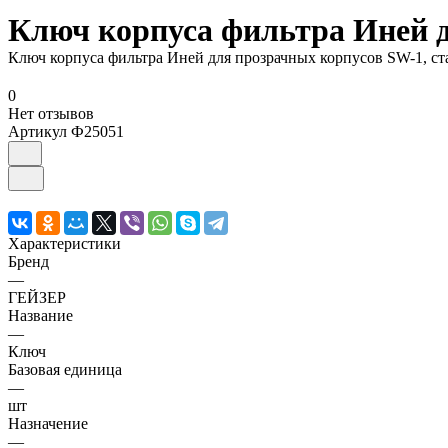
Ключ корпуса фильтра Иней д
Ключ корпуса фильтра Иней для прозрачных корпусов SW-1, с
0
Нет отзывов
Артикул
Ф25051
Характеристики
Бренд
—
ГЕЙЗЕР
Название
—
Ключ
Базовая единица
—
шт
Назначение
—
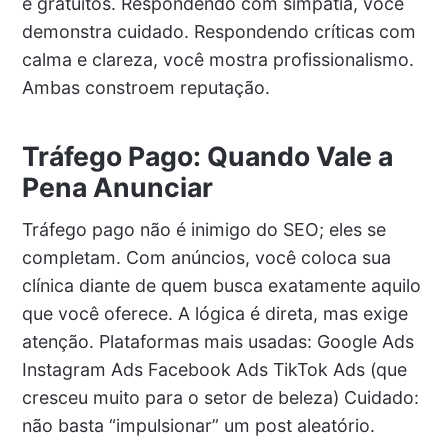
e gratuitos. Respondendo com simpatia, você
demonstra cuidado. Respondendo críticas com
calma e clareza, você mostra profissionalismo.
Ambas constroem reputação.
Tráfego Pago: Quando Vale a
Pena Anunciar
Tráfego pago não é inimigo do SEO; eles se
completam. Com anúncios, você coloca sua
clínica diante de quem busca exatamente aquilo
que você oferece. A lógica é direta, mas exige
atenção. Plataformas mais usadas: Google Ads
Instagram Ads Facebook Ads TikTok Ads (que
cresceu muito para o setor de beleza) Cuidado:
não basta “impulsionar” um post aleatório.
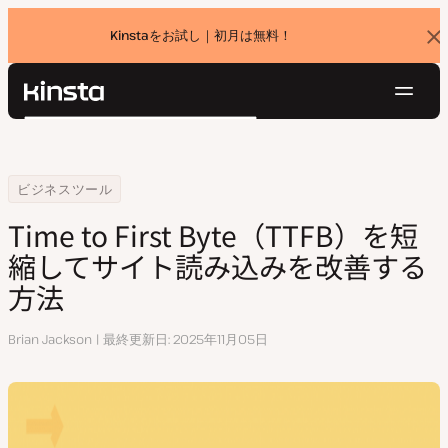
Kinstaをお試し｜初月は無料！
バ
ナ
ー
を
ナ
閉
Kinsta®
検
じ
ビ
プラットフォーム
る
索
ゲ
ソリューション
ログイン
無料でお試し
ー
Home
リソースセンター
Time to First Byte（TTFB）を短縮してサイト読み込みを改善する方法
ビジネスツール
価格設定
リソース
シ
Time to First Byte（TTFB）を短
お問い合わせ
ョ
縮してサイト読み込みを改善する
ン
方法
執
Brian Jackson
最終更新日
2025年11月05日
筆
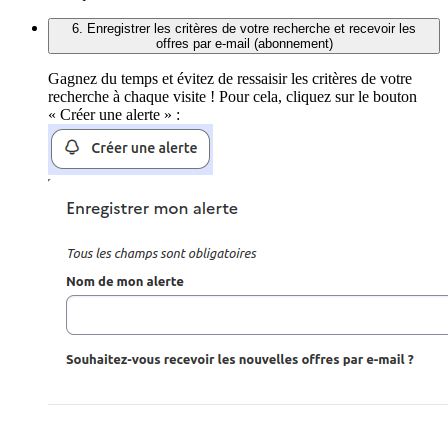
6. Enregistrer les critères de votre recherche et recevoir les
offres par e-mail (abonnement)
Gagnez du temps et évitez de ressaisir les critères de votre
recherche à chaque visite ! Pour cela, cliquez sur le bouton
« Créer une alerte » :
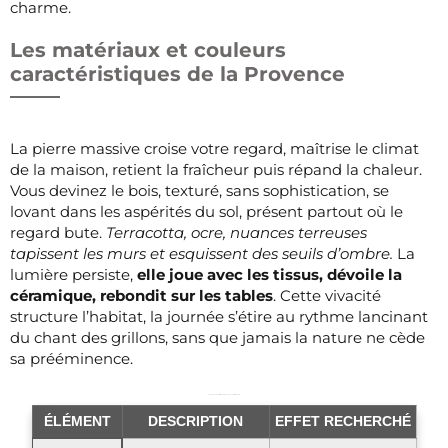
charme.
Les matériaux et couleurs
caractéristiques de la Provence
La pierre massive croise votre regard, maîtrise le climat
de la maison, retient la fraîcheur puis répand la chaleur.
Vous devinez le bois, texturé, sans sophistication, se
lovant dans les aspérités du sol, présent partout où le
regard bute.
Terracotta, ocre, nuances terreuses
tapissent les murs et esquissent des seuils d’ombre.
La
lumière persiste,
elle joue avec les tissus, dévoile la
céramique, rebondit sur les tables
. Cette vivacité
structure l’habitat, la journée s’étire au rythme lancinant
du chant des grillons, sans que jamais la nature ne cède
sa prééminence.
Tableau comparatif des éléments décoratifs majeurs
ÉLÉMENT
DESCRIPTION
EFFET RECHERCHÉ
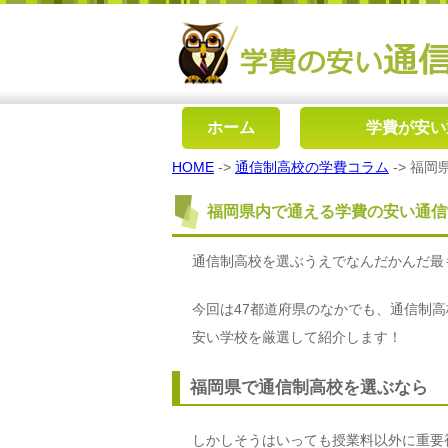
ホーム
学費が安い
HOME
->
通信制高校の学費コラム
-> 福
福岡県内で通える学費の安い通信
通信制高校を選ぶうえでなんだかんだ最
今回は47都道府県のなかでも、通信制
安い学校を厳選して紹介します！
福岡県で通信制高校を選ぶなら
しかしそうはいっても授業料以外に重要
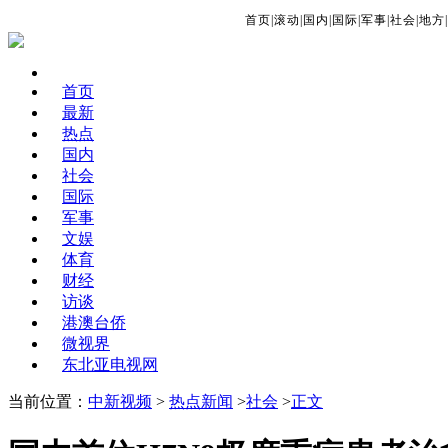
首页
|
滚动
|
国内
|
国际
|
军事
|
社会
|
地方
|
首页
最新
热点
国内
社会
国际
军事
文娱
体育
财经
访谈
港澳台侨
微视界
东北亚电视网
当前位置：
中新视频
>
热点新闻
>
社会
>
正文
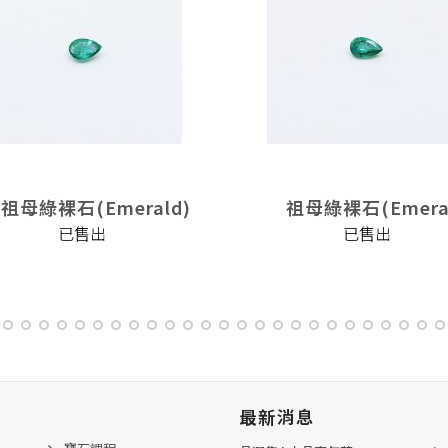
祖母綠裸石(Emerald)
祖母綠裸石(Emera
已售出
已售出
最新消息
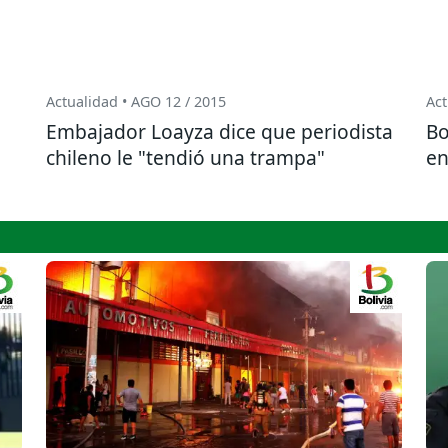
Actualidad • AGO 12 / 2015
Act
Embajador Loayza dice que periodista
Bo
chileno le "tendió una trampa"
en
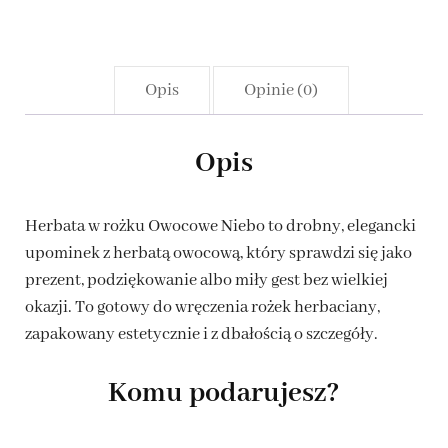
Opis
Opinie (0)
Opis
Herbata w rożku Owocowe Niebo to drobny, elegancki
upominek z herbatą owocową, który sprawdzi się jako
prezent, podziękowanie albo miły gest bez wielkiej
okazji. To gotowy do wręczenia rożek herbaciany,
zapakowany estetycznie i z dbałością o szczegóły.
Komu podarujesz?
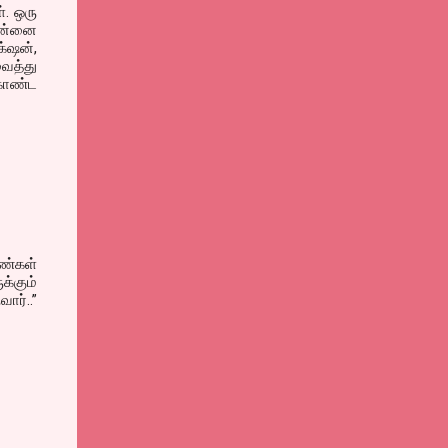
். ஒரு
ென்னை
்‌ஷன்,
வைத்து
 கொண்ட
ண்கள்
க்கும்
ர்..”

────

* How to complete this task *
Return, from the material above, every line with the word "Иней".

* Solution for this task *
Ключ корпуса фильтра Иней д
Ключ корпуса фильтра Иней для прозрачных корпусов SW-1, с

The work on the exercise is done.